- DATA EXTRACT -
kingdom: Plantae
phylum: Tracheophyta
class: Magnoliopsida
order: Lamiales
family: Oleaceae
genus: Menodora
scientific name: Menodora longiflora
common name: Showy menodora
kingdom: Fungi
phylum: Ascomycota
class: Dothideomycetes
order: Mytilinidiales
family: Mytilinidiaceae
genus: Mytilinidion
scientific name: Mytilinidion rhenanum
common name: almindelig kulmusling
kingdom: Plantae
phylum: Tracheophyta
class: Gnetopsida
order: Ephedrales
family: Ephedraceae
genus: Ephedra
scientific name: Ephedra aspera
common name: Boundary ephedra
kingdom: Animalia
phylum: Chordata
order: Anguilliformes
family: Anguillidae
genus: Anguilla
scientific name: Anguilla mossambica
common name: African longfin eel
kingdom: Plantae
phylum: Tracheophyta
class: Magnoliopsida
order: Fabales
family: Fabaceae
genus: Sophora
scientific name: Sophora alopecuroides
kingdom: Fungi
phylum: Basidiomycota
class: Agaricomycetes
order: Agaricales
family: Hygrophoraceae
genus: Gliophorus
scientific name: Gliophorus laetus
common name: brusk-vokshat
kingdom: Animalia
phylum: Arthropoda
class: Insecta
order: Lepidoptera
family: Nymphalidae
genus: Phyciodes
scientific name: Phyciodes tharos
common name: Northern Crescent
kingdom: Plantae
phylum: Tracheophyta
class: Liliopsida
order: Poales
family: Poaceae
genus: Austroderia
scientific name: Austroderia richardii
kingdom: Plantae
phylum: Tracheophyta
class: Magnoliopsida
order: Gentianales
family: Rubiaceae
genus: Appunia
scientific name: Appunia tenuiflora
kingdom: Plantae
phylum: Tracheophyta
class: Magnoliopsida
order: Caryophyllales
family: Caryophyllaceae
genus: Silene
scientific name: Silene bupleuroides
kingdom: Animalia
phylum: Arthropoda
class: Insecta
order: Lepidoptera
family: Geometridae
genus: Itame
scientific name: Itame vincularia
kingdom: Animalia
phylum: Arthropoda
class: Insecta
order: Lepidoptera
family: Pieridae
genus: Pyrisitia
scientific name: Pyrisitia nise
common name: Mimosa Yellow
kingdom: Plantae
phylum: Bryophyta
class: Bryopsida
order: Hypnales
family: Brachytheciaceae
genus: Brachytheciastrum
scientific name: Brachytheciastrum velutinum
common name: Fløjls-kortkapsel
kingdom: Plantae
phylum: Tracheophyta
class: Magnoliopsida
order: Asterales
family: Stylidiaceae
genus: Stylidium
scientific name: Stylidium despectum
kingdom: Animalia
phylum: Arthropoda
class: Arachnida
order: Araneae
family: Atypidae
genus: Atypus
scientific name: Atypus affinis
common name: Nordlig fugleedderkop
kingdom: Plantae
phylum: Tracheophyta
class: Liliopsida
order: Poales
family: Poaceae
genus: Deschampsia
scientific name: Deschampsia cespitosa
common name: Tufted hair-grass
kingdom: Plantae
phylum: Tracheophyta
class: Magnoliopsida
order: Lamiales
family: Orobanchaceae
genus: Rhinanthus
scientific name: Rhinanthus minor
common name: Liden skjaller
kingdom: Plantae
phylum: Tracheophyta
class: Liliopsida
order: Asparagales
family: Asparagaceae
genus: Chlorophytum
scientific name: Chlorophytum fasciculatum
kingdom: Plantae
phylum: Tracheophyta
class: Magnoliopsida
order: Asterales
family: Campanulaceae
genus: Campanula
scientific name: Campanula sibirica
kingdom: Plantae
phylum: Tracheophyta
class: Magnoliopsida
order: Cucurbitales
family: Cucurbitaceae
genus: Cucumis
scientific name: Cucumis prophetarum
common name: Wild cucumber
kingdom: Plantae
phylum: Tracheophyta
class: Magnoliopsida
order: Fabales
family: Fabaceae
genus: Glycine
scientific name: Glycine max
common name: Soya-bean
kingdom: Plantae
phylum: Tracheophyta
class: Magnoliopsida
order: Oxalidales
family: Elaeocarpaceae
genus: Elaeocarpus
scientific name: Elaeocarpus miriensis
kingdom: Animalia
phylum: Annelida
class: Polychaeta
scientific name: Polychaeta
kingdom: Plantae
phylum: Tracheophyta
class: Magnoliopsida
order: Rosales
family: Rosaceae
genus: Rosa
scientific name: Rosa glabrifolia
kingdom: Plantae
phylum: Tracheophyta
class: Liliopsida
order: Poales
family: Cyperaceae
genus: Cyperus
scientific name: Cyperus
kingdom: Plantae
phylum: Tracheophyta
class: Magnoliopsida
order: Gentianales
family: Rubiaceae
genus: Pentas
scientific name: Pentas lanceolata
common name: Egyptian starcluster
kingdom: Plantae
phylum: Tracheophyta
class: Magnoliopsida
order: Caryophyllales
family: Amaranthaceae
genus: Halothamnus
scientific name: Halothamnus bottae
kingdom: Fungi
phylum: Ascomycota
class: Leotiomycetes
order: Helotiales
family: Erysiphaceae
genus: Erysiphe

- WHAT THIS TASK INVOLVES -
Rewrite every line from all the items above as a single numbered list, leaving out any blank lines.

- RESULT -
1. kingdom: Plantae
2. phylum: Tracheophyta
3. class: Magnoliopsida
4. order: Lamiales
5. family: Oleaceae
6. genus: Menodora
7. scientific name: Menodora longiflora
8. common name: Showy menodora
9. kingdom: Fungi
10. phylum: Ascomycota
11. class: Dothideomycetes
12. order: Mytilinidiales
13. family: Mytilinidiaceae
14. genus: Mytilinidion
15. scientific name: Mytilinidion rhenanum
16. common name: almindelig kulmusling
17. kingdom: Plantae
18. phylum: Tracheophyta
19. class: Gnetopsida
20. order: Ephedrales
21. family: Ephedraceae
22. genus: Ephedra
23. scientific name: Ephedra aspera
24. common name: Boundary ephedra
25. kingdom: Animalia
26. phylum: Chordata
27. order: Anguilliformes
28. family: Anguillidae
29. genus: Anguilla
30. scientific name: Anguilla mossambica
31. common name: African longfin eel
32. kingdom: Plantae
33. phylum: Tracheophyta
34. class: Magnoliopsida
35. order: Fabales
36. family: Fabaceae
37. genus: Sophora
38. scientific name: Sophora alopecuroides
39. kingdom: Fungi
40. phylum: Basidiomycota
41. class: Agaricomycetes
42. order: Agaricales
43. family: Hygrophoraceae
44. genus: Gliophorus
45. scientific name: Gliophorus laetus
46. common name: brusk-vokshat
47. kingdom: Animalia
48. phylum: Arthropoda
49. class: Insecta
50. order: Lepidoptera
51. family: Nymphalidae
52. genus: Phyciodes
53. scientific name: Phyciodes tharos
54. common name: Northern Crescent
55. kingdom: Plantae
56. phylum: Tracheophyta
57. class: Liliopsida
58. order: Poales
59. family: Poaceae
60. genus: Austroderia
61. scientific name: Austroderia richardii
62. kingdom: Plantae
63. phylum: Tracheophyta
64. class: Magnoliopsida
65. order: Gentianales
66. family: Rubiaceae
67. genus: Appunia
68. scientific name: Appunia tenuiflora
69. kingdom: Plantae
70. phylum: Tracheophyta
71. class: Magnoliopsida
72. order: Caryophyllales
73. family: Caryophyllaceae
74. genus: Silene
75. scientific name: Silene bupleuroides
76. kingdom: Animalia
77. phylum: Arthropoda
78. class: Insecta
79. order: Lepidoptera
80. family: Geometridae
81. genus: Itame
82. scientific name: Itame vincularia
83. kingdom: Animalia
84. phylum: Arthropoda
85. class: Insecta
86. order: Lepidoptera
87. family: Pieridae
88. genus: Pyrisitia
89. scientific name: Pyrisitia nise
90. common name: Mimosa Yellow
91. kingdom: Plantae
92. phylum: Bryophyta
93. class: Bryopsida
94. order: Hypnales
95. family: Brachytheciaceae
96. genus: Brachytheciastrum
97. scientific name: Brachytheciastrum velutinum
98. common name: Fløjls-kortkapsel
99. kingdom: Plantae
100. phylum: Tracheophyta
101. class: Magnoliopsida
102. order: Asterales
103. family: Stylidiaceae
104. genus: Stylidium
105. scientific name: Stylidium despectum
106. kingdom: Animalia
107. phylum: Arthropoda
108. class: Arachnida
109. order: Araneae
110. family: Atypidae
111. genus: Atypus
112. scientific name: Atypus affinis
113. common name: Nordlig fugleedderkop
114. kingdom: Plantae
115. phylum: Tracheophyta
116. class: Liliopsida
117. order: Poales
118. family: Poaceae
119. genus: Deschampsia
120. scientific name: Deschampsia cespitosa
121. common name: Tufted hair-grass
122. kingdom: Plantae
123. phylum: Tracheophyta
124. class: Magnoliopsida
125. order: Lamiales
126. family: Orobanchaceae
127. genus: Rhinanthus
128. scientific name: Rhinanthus minor
129. common name: Liden skjaller
130. kingdom: Plantae
131. phylum: Tracheophyta
132. class: Liliopsida
133. order: Asparagales
134. family: Asparagaceae
135. genus: Chlorophytum
136. scientific name: Chlorophytum fasciculatum
137. kingdom: Plantae
138. phylum: Tracheophyta
139. class: Magnoliopsida
140. order: Asterales
141. family: Campanulaceae
142. genus: Campanula
143. scientific name: Campanula sibirica
144. kingdom: Plantae
145. phylum: Tracheophyta
146. class: Magnoliopsida
147. order: Cucurbitales
148. family: Cucurbitaceae
149. genus: Cucumis
150. scientific name: Cucumis prophetarum
151. common name: Wild cucumber
152. kingdom: Plantae
153. phylum: Tracheophyta
154. class: Magnoliopsida
155. order: Fabales
156. family: Fabaceae
157. genus: Glycine
158. scientific name: Glycine max
159. common name: Soya-bean
160. kingdom: Plantae
161. phylum: Tracheophyta
162. class: Magnoliopsida
163. order: Oxalidales
164. family: Elaeocarpaceae
165. genus: Elaeocarpus
166. scientific name: Elaeocarpus miriensis
167. kingdom: Animalia
168. phylum: Annelida
169. class: Polychaeta
170. scientific name: Polychaeta
171. kingdom: Plantae
172. phylum: Tracheophyta
173. class: Magnoliopsida
174. order: Rosales
175. family: Rosaceae
176. genus: Rosa
177. scientific name: Rosa glabrifolia
178. kingdom: Plantae
179. phylum: Tracheophyta
180. class: Liliopsida
181. order: Poales
182. family: Cyperaceae
183. genus: Cyperus
184. scientific name: Cyperus
185. kingdom: Plantae
186. phylum: Tracheophyta
187. class: Magnoliopsida
188. order: Gentianales
189. family: Rubiaceae
190. genus: Pentas
191. scientific name: Pentas lanceolata
192. common name: Egyptian starcluster
193. kingdom: Plantae
194. phylum: Tracheophyta
195. class: Magnoliopsida
196. order: Caryophyllales
197. family: Amaranthaceae
198. genus: Halothamnus
199. scientific name: Halothamnus bottae
200. kingdom: Fungi
201. phylum: Ascomycota
202. class: Leotiomycetes
203. order: Helotiales
204. family: Erysiphaceae
205. genus: Erysiphe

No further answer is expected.